Some of the older models are created with amber glass which increased the value significantly since most others were produced from opal glass (Abandoned, 2022). These are considered one of the rarest jars of all time (Kitchen Ask, 2022). The amber E-Z seal Atlas jars sell for around $50+ on ebay.
Next up, is the trademark mason jar (Love to Know, 2022). These jars are very identical to the regularly produced mason jars that have the usual inscription of “Atlas” or “Atlas Mason” on the face and the “H” and “A” on the bottom. The only difference is the addon of a unique “H” and A” insignia on the face of the jar.
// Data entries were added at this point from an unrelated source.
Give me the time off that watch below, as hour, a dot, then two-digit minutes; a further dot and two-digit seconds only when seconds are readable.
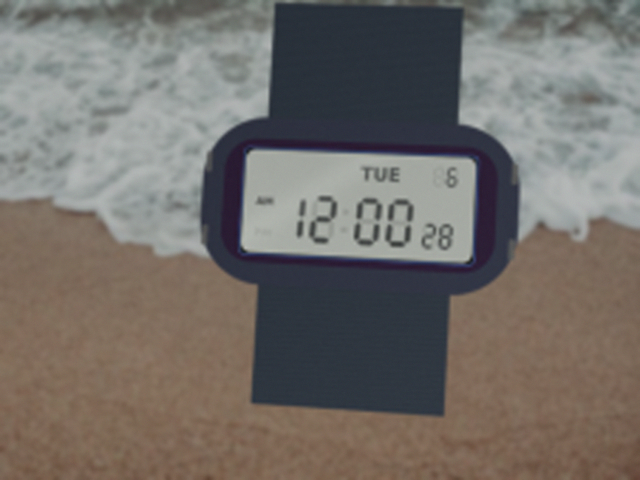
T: 12.00.28
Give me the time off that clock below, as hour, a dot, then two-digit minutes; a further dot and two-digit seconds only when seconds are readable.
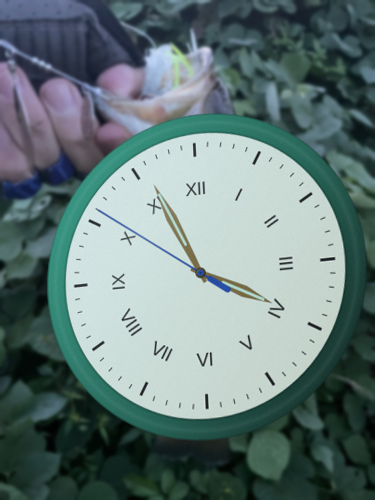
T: 3.55.51
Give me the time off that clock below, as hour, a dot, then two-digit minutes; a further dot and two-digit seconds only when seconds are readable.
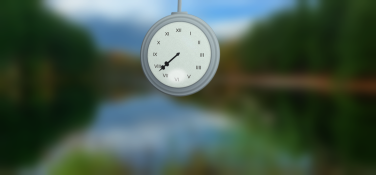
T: 7.38
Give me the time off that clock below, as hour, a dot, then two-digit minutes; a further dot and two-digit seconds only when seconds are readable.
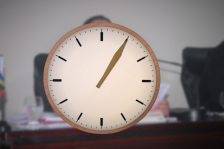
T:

The concept is the same with the “H” above the “A”, however, the difference between this one and the ones on the bottoms, the “H” is somewhat larger and it overtakes the “A” and both are surrounded by a circular border to reflect circle.
Lastly, the “strong shoulder” mason jar (Love to Know, 2022) simply features a ledge that sits right above the shoulders of the jar and just below the screw threads for the lid. Again, “Strong Shoulder” is added onto the face of the jar.
All these jars, with their subtle and obvious differences, are significant factors in appraising their overall value and should always be considered with collecting, selling, or buying.
Should You Collect, Sell, or Buy Hazel Atlas Mason Jars?
Hope this article helped you understand the possible value of these Hazel Atlas mason jars and perhaps will ignite a passion to invest time and effort to effectively research and explore the field of buying, selling, and collecting these special canning jars. With proper observation and judgment, anyone can find worth in any authentic Hazel Atlas mason jar.